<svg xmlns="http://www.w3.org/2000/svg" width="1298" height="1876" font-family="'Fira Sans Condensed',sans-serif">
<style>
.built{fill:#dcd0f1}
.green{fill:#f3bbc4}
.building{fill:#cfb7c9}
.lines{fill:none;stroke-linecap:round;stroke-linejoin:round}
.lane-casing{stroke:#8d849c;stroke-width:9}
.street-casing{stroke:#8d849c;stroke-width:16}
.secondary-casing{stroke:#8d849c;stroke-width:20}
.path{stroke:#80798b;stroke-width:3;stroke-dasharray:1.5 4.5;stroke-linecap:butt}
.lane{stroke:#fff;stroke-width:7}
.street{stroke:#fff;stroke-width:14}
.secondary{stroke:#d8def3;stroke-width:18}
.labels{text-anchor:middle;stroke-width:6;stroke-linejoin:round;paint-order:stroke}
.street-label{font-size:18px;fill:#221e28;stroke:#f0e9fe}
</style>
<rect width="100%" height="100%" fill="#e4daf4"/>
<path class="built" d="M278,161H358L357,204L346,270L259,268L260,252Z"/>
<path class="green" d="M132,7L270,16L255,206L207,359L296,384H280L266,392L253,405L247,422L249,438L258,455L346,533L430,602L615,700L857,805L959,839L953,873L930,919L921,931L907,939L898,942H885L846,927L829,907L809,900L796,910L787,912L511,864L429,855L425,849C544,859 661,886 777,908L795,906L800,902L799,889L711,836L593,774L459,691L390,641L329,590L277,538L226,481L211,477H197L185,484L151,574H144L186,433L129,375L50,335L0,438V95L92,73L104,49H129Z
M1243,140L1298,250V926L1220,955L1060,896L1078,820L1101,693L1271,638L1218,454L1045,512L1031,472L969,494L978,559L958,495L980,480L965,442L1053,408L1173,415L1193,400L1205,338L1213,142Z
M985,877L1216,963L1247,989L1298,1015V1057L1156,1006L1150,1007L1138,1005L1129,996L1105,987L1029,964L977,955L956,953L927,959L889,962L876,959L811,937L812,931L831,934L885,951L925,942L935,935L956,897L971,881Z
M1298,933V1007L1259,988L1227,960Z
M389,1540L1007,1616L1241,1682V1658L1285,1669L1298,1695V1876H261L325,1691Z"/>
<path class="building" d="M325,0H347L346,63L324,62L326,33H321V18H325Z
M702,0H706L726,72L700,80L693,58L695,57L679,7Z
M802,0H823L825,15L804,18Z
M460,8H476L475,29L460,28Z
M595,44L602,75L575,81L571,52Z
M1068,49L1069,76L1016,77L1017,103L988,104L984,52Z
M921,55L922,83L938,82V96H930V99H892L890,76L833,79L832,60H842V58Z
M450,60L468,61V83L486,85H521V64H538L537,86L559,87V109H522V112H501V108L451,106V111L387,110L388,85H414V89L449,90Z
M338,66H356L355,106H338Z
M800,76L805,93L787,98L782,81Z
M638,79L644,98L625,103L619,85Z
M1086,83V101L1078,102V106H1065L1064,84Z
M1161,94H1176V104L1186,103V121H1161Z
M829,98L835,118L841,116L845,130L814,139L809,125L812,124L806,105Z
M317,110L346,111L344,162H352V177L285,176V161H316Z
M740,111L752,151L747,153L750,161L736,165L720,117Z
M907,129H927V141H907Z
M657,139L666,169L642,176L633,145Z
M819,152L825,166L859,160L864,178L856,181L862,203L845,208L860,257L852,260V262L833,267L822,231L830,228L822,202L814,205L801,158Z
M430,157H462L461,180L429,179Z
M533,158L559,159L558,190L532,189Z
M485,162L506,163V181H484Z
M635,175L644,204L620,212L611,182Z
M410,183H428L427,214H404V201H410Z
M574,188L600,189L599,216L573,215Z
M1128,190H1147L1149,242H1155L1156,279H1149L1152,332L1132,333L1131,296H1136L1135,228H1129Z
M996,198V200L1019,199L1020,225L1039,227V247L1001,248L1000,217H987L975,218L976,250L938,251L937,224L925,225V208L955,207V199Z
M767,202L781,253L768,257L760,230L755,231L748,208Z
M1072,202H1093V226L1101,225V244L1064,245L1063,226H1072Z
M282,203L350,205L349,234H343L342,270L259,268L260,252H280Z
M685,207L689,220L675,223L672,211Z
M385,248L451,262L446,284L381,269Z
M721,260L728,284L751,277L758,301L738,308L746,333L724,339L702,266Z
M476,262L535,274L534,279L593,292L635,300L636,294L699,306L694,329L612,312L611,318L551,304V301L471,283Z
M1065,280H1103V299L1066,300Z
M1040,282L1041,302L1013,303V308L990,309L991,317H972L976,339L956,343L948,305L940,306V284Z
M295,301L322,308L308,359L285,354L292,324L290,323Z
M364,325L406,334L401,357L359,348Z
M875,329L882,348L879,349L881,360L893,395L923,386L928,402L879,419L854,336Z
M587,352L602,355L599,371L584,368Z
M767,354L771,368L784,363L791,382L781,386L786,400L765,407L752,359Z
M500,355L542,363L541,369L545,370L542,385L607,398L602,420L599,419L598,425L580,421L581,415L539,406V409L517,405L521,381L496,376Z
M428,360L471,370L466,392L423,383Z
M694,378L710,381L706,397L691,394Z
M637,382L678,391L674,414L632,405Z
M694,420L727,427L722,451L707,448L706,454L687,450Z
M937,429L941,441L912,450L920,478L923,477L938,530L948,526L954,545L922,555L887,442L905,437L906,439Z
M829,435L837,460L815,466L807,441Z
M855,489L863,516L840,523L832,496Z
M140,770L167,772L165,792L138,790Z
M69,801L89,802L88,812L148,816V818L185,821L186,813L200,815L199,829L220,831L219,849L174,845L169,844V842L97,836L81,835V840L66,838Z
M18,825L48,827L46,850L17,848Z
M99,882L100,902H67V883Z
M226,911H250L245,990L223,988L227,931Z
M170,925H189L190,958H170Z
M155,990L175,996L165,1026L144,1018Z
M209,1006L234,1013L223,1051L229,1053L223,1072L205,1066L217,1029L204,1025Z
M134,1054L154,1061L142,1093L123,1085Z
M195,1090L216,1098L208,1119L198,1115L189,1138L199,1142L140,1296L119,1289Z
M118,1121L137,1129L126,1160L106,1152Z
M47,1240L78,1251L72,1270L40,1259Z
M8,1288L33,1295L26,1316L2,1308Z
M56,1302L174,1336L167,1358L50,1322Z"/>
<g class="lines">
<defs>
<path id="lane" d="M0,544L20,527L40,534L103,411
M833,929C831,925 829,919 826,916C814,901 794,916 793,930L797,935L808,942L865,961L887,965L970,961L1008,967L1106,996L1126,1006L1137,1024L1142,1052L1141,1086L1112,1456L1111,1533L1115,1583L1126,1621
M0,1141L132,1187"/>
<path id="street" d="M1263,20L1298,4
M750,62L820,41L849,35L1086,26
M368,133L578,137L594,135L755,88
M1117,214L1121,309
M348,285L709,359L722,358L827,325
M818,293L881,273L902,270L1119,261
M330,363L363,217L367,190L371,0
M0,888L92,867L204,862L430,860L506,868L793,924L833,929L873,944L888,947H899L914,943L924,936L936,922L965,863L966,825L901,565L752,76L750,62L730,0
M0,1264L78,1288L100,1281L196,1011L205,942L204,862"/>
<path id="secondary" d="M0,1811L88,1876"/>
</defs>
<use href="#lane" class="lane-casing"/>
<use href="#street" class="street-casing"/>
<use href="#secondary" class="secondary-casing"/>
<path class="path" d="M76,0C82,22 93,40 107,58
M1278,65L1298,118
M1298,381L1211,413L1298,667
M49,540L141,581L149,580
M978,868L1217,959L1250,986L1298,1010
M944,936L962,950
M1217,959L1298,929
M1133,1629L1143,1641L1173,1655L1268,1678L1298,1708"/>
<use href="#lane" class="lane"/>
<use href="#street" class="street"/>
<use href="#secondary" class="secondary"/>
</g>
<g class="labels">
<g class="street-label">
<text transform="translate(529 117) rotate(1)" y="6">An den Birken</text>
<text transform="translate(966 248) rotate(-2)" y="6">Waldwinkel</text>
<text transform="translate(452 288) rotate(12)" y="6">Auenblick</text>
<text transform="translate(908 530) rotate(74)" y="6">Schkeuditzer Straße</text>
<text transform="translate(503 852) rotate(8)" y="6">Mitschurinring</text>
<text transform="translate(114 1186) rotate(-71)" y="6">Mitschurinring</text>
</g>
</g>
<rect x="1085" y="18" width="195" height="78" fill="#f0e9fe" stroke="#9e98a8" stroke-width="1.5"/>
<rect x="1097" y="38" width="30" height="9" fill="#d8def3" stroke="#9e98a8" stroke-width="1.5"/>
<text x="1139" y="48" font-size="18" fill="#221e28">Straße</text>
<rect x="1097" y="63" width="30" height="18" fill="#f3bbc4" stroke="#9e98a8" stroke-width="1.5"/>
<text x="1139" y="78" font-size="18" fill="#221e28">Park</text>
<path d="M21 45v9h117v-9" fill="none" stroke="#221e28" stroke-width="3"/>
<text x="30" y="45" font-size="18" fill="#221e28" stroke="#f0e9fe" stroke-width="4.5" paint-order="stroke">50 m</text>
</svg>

★ ★ ★

Your reply should be a single number: how many lines in the listing above include the string "linecap".

2